# Description of the task:
Here are some entries. Repeat all of them exactly.

Records from a collection:
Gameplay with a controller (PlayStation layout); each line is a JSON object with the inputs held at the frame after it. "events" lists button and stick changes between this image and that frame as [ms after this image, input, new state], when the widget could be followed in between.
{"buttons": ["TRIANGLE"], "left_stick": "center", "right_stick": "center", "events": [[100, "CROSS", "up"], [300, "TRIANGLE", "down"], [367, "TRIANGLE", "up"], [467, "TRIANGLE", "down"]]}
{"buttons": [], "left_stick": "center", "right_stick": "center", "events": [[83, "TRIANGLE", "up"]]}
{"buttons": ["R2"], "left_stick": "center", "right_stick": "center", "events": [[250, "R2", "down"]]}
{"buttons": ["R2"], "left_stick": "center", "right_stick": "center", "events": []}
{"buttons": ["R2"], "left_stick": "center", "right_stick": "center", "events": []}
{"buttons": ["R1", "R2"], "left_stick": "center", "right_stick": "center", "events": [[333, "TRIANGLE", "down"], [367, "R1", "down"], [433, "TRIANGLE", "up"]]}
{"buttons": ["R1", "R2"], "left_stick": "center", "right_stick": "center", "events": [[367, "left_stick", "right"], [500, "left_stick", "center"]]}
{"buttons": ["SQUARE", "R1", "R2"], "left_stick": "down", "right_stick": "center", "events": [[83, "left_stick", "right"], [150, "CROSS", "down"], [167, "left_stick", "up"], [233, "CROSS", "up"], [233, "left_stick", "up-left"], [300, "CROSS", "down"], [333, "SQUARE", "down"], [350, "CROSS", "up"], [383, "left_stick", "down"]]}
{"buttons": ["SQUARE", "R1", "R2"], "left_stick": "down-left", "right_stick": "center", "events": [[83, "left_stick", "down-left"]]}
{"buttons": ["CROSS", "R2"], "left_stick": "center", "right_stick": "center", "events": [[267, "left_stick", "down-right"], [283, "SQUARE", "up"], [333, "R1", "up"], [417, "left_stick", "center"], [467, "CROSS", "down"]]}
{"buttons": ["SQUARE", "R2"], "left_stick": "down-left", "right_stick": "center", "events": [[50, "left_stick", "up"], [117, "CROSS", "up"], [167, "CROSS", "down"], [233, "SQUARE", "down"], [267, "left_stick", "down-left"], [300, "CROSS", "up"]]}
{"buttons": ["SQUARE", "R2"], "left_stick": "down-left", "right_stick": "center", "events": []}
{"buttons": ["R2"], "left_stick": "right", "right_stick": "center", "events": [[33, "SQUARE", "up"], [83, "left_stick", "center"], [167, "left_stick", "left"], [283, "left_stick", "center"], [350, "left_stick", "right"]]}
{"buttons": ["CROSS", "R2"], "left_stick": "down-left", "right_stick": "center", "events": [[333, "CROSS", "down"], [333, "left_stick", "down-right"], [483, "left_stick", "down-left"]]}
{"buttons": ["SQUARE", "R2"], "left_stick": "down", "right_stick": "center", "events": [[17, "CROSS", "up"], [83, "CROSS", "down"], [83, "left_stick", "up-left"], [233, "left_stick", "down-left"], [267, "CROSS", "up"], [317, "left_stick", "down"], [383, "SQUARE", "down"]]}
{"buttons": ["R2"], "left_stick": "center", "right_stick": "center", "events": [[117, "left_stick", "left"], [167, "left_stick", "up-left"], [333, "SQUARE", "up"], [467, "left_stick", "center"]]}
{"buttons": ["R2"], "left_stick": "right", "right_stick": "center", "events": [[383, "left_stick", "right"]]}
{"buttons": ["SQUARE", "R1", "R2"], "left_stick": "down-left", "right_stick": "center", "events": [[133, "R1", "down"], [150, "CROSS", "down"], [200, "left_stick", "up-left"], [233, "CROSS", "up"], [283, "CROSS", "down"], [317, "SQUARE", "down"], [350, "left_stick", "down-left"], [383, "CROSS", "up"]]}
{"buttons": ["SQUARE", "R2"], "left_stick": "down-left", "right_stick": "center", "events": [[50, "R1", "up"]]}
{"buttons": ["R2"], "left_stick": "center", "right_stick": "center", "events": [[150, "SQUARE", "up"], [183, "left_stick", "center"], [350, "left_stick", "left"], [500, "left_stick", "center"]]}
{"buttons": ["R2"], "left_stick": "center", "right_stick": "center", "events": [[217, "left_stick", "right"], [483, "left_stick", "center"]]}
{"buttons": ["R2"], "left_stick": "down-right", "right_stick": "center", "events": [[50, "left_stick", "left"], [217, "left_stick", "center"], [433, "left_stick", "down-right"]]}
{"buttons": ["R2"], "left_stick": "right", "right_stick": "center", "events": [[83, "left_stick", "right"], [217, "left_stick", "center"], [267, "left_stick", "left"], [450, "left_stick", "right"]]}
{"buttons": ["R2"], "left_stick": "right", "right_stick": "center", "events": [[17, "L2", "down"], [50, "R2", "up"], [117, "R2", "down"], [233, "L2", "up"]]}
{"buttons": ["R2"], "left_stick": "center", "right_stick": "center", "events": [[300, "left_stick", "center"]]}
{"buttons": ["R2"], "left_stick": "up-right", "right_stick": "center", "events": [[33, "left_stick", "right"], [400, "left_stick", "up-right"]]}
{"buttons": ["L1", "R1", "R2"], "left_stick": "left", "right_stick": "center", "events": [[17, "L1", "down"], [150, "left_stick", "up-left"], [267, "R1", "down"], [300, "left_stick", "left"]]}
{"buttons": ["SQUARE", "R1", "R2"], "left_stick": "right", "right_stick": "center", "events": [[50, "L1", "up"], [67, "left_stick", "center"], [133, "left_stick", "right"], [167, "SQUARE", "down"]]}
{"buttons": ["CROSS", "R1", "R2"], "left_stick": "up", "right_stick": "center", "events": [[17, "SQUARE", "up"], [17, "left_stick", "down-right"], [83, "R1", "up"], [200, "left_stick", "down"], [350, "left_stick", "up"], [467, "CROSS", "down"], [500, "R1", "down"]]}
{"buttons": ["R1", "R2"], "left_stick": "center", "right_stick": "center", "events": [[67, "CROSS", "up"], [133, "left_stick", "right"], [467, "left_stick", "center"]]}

# Result:
Gameplay with a controller (PlayStation layout); each line is a JSON object with the inputs held at the frame after it. "events" lists button and stick changes between this image and that frame as [ms after this image, input, new state], when the widget could be followed in between.
{"buttons": ["TRIANGLE"], "left_stick": "center", "right_stick": "center", "events": [[100, "CROSS", "up"], [300, "TRIANGLE", "down"], [367, "TRIANGLE", "up"], [467, "TRIANGLE", "down"]]}
{"buttons": [], "left_stick": "center", "right_stick": "center", "events": [[83, "TRIANGLE", "up"]]}
{"buttons": ["R2"], "left_stick": "center", "right_stick": "center", "events": [[250, "R2", "down"]]}
{"buttons": ["R2"], "left_stick": "center", "right_stick": "center", "events": []}
{"buttons": ["R2"], "left_stick": "center", "right_stick": "center", "events": []}
{"buttons": ["R1", "R2"], "left_stick": "center", "right_stick": "center", "events": [[333, "TRIANGLE", "down"], [367, "R1", "down"], [433, "TRIANGLE", "up"]]}
{"buttons": ["R1", "R2"], "left_stick": "center", "right_stick": "center", "events": [[367, "left_stick", "right"], [500, "left_stick", "center"]]}
{"buttons": ["SQUARE", "R1", "R2"], "left_stick": "down", "right_stick": "center", "events": [[83, "left_stick", "right"], [150, "CROSS", "down"], [167, "left_stick", "up"], [233, "CROSS", "up"], [233, "left_stick", "up-left"], [300, "CROSS", "down"], [333, "SQUARE", "down"], [350, "CROSS", "up"], [383, "left_stick", "down"]]}
{"buttons": ["SQUARE", "R1", "R2"], "left_stick": "down-left", "right_stick": "center", "events": [[83, "left_stick", "down-left"]]}
{"buttons": ["CROSS", "R2"], "left_stick": "center", "right_stick": "center", "events": [[267, "left_stick", "down-right"], [283, "SQUARE", "up"], [333, "R1", "up"], [417, "left_stick", "center"], [467, "CROSS", "down"]]}
{"buttons": ["SQUARE", "R2"], "left_stick": "down-left", "right_stick": "center", "events": [[50, "left_stick", "up"], [117, "CROSS", "up"], [167, "CROSS", "down"], [233, "SQUARE", "down"], [267, "left_stick", "down-left"], [300, "CROSS", "up"]]}
{"buttons": ["SQUARE", "R2"], "left_stick": "down-left", "right_stick": "center", "events": []}
{"buttons": ["R2"], "left_stick": "right", "right_stick": "center", "events": [[33, "SQUARE", "up"], [83, "left_stick", "center"], [167, "left_stick", "left"], [283, "left_stick", "center"], [350, "left_stick", "right"]]}
{"buttons": ["CROSS", "R2"], "left_stick": "down-left", "right_stick": "center", "events": [[333, "CROSS", "down"], [333, "left_stick", "down-right"], [483, "left_stick", "down-left"]]}
{"buttons": ["SQUARE", "R2"], "left_stick": "down", "right_stick": "center", "events": [[17, "CROSS", "up"], [83, "CROSS", "down"], [83, "left_stick", "up-left"], [233, "left_stick", "down-left"], [267, "CROSS", "up"], [317, "left_stick", "down"], [383, "SQUARE", "down"]]}
{"buttons": ["R2"], "left_stick": "center", "right_stick": "center", "events": [[117, "left_stick", "left"], [167, "left_stick", "up-left"], [333, "SQUARE", "up"], [467, "left_stick", "center"]]}
{"buttons": ["R2"], "left_stick": "right", "right_stick": "center", "events": [[383, "left_stick", "right"]]}
{"buttons": ["SQUARE", "R1", "R2"], "left_stick": "down-left", "right_stick": "center", "events": [[133, "R1", "down"], [150, "CROSS", "down"], [200, "left_stick", "up-left"], [233, "CROSS", "up"], [283, "CROSS", "down"], [317, "SQUARE", "down"], [350, "left_stick", "down-left"], [383, "CROSS", "up"]]}
{"buttons": ["SQUARE", "R2"], "left_stick": "down-left", "right_stick": "center", "events": [[50, "R1", "up"]]}
{"buttons": ["R2"], "left_stick": "center", "right_stick": "center", "events": [[150, "SQUARE", "up"], [183, "left_stick", "center"], [350, "left_stick", "left"], [500, "left_stick", "center"]]}
{"buttons": ["R2"], "left_stick": "center", "right_stick": "center", "events": [[217, "left_stick", "right"], [483, "left_stick", "center"]]}
{"buttons": ["R2"], "left_stick": "down-right", "right_stick": "center", "events": [[50, "left_stick", "left"], [217, "left_stick", "center"], [433, "left_stick", "down-right"]]}
{"buttons": ["R2"], "left_stick": "right", "right_stick": "center", "events": [[83, "left_stick", "right"], [217, "left_stick", "center"], [267, "left_stick", "left"], [450, "left_stick", "right"]]}
{"buttons": ["R2"], "left_stick": "right", "right_stick": "center", "events": [[17, "L2", "down"], [50, "R2", "up"], [117, "R2", "down"], [233, "L2", "up"]]}
{"buttons": ["R2"], "left_stick": "center", "right_stick": "center", "events": [[300, "left_stick", "center"]]}
{"buttons": ["R2"], "left_stick": "up-right", "right_stick": "center", "events": [[33, "left_stick", "right"], [400, "left_stick", "up-right"]]}
{"buttons": ["L1", "R1", "R2"], "left_stick": "left", "right_stick": "center", "events": [[17, "L1", "down"], [150, "left_stick", "up-left"], [267, "R1", "down"], [300, "left_stick", "left"]]}
{"buttons": ["SQUARE", "R1", "R2"], "left_stick": "right", "right_stick": "center", "events": [[50, "L1", "up"], [67, "left_stick", "center"], [133, "left_stick", "right"], [167, "SQUARE", "down"]]}
{"buttons": ["CROSS", "R1", "R2"], "left_stick": "up", "right_stick": "center", "events": [[17, "SQUARE", "up"], [17, "left_stick", "down-right"], [83, "R1", "up"], [200, "left_stick", "down"], [350, "left_stick", "up"], [467, "CROSS", "down"], [500, "R1", "down"]]}
{"buttons": ["R1", "R2"], "left_stick": "center", "right_stick": "center", "events": [[67, "CROSS", "up"], [133, "left_stick", "right"], [467, "left_stick", "center"]]}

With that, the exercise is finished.